● **Task objective**:
Filter these entries, keeping only lines that hold the word "individual".

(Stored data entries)
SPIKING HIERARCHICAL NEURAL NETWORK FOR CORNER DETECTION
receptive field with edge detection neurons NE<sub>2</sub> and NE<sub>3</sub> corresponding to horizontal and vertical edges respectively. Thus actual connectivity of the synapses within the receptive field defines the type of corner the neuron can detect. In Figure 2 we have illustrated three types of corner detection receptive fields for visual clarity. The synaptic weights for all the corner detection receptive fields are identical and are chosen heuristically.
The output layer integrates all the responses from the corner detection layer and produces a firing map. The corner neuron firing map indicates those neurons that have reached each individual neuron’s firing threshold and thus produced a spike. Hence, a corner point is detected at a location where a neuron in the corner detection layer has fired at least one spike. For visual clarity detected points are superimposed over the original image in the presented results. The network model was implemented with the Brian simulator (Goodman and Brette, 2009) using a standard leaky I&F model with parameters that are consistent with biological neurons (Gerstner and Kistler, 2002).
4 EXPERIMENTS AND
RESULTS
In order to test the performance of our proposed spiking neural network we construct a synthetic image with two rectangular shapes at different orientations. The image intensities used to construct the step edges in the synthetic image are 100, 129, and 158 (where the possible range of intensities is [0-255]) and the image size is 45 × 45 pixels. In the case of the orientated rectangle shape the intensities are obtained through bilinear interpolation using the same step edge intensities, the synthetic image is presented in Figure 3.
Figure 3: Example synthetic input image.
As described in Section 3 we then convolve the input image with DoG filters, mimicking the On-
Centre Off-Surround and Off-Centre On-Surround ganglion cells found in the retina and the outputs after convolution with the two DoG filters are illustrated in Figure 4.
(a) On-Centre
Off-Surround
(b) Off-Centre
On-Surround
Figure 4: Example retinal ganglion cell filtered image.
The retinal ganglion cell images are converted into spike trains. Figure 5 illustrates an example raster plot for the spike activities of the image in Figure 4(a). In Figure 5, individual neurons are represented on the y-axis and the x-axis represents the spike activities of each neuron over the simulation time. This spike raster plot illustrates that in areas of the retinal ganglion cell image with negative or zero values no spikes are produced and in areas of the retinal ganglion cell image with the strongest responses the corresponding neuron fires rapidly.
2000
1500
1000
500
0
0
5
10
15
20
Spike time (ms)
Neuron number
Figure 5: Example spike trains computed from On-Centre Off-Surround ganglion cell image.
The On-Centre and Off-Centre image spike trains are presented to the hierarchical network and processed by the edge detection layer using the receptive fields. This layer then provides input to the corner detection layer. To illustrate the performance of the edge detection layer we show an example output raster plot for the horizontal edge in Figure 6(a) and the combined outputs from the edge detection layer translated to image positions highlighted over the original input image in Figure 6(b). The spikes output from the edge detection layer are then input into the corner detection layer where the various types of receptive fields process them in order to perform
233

● **Exercise answer**:
The output layer integrates all the responses from the corner detection layer and produces a firing map. The corner neuron firing map indicates those neurons that have reached each individual neuron’s firing threshold and thus produced a spike. Hence, a corner point is detected at a location where a neuron in the corner detection layer has fired at least one spike. For visual clarity detected points are superimposed over the original image in the presented results. The network model was implemented with the Brian simulator (Goodman and Brette, 2009) using a standard leaky I&F model with parameters that are consistent with biological neurons (Gerstner and Kistler, 2002).
The retinal ganglion cell images are converted into spike trains. Figure 5 illustrates an example raster plot for the spike activities of the image in Figure 4(a). In Figure 5, individual neurons are represented on the y-axis and the x-axis represents the spike activities of each neuron over the simulation time. This spike raster plot illustrates that in areas of the retinal ganglion cell image with negative or zero values no spikes are produced and in areas of the retinal ganglion cell image with the strongest responses the corresponding neuron fires rapidly.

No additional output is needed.